Di Pelè si commemora tutto e si glorifica ogni suo singolo passo fatto su un terreno di gioco, ma più di ogni altra cosa, va lodata la sua umiltà: il suo essere un esempio dentro e fuori dal campo, una fonte di ispirazione per le “star” del domani e per tutti i bambini che credono in un sogno.
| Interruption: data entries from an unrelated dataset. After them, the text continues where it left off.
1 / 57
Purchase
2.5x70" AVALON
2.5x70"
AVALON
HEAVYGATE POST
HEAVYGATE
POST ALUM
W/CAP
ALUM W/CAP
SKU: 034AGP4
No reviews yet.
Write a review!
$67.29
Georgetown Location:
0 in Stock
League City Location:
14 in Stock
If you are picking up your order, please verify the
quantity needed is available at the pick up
Anche nella vecchiaia e nella malattia che, purtroppo, lo ha stroncato, Pelè è rimasto sempre Pelè: dignitoso, sorridente e con quell’alone di onnipotenza che ci ha fatto credere che anche questa volta l’esito sarebbe potuto essere diverso.

Perché, dunque, Pelè è il calcio? Semplicemente perché rappresenta il nostro ideale di questo sport, quello fatto di divertimento, di risate, di stupore e di infinito amore per un pallone.

Pelè è più dei 1279 gol ufficiali siglati in carriera, vale più dei 3 Mondiali vinti, record ancora oggi mai battuto, ma è anche più di quella maglia numero 10 verdeoro che ha incantato il Mondo.

Pelè è quel ragazzino che a 17 anni vince un Mondiale con una maturità che non si addice a uno di quell’età; è il “futbol bailado” che doveva trasmettere allegria e che era lontano dagli schemi compassati dei ragionamenti tattici che tutt’oggi regnano nel calcio; è la rovesciata in “Fuga della Vittoria”, perché uno come lui ha voluto siglare anche il gol più bello della storia del cinema; è colui che segna “O Millesimo” lo stesso giorno in cui ci fu il secondo sbarco sulla luna e spingendo i giornali a scrivere: “Luna, già vista, Pelè, mai visto”.

Edson Arantes do Nascimiento è stato il ritratto del calcio, la sua opera più bella e il suo vanto più grande.

In Brasile hanno goduto di ogni singolo attimo regalato da Pelè su un campo da calcio, in Europa, invece, non ha mai vestito maglie di alcun club, ma basta una rapida ricerca nell’almanacco statistico di questo campione per vedere (e capire) che il suo Santos ha sgretolato tutte le più grandi difese d’Europa.

In questo sport esisteranno tanti fuoriclasse degni di far parte del dibattito per chi sia veramente il “migliore della storia”, ma non esisterà, mai più, nessun Pelè.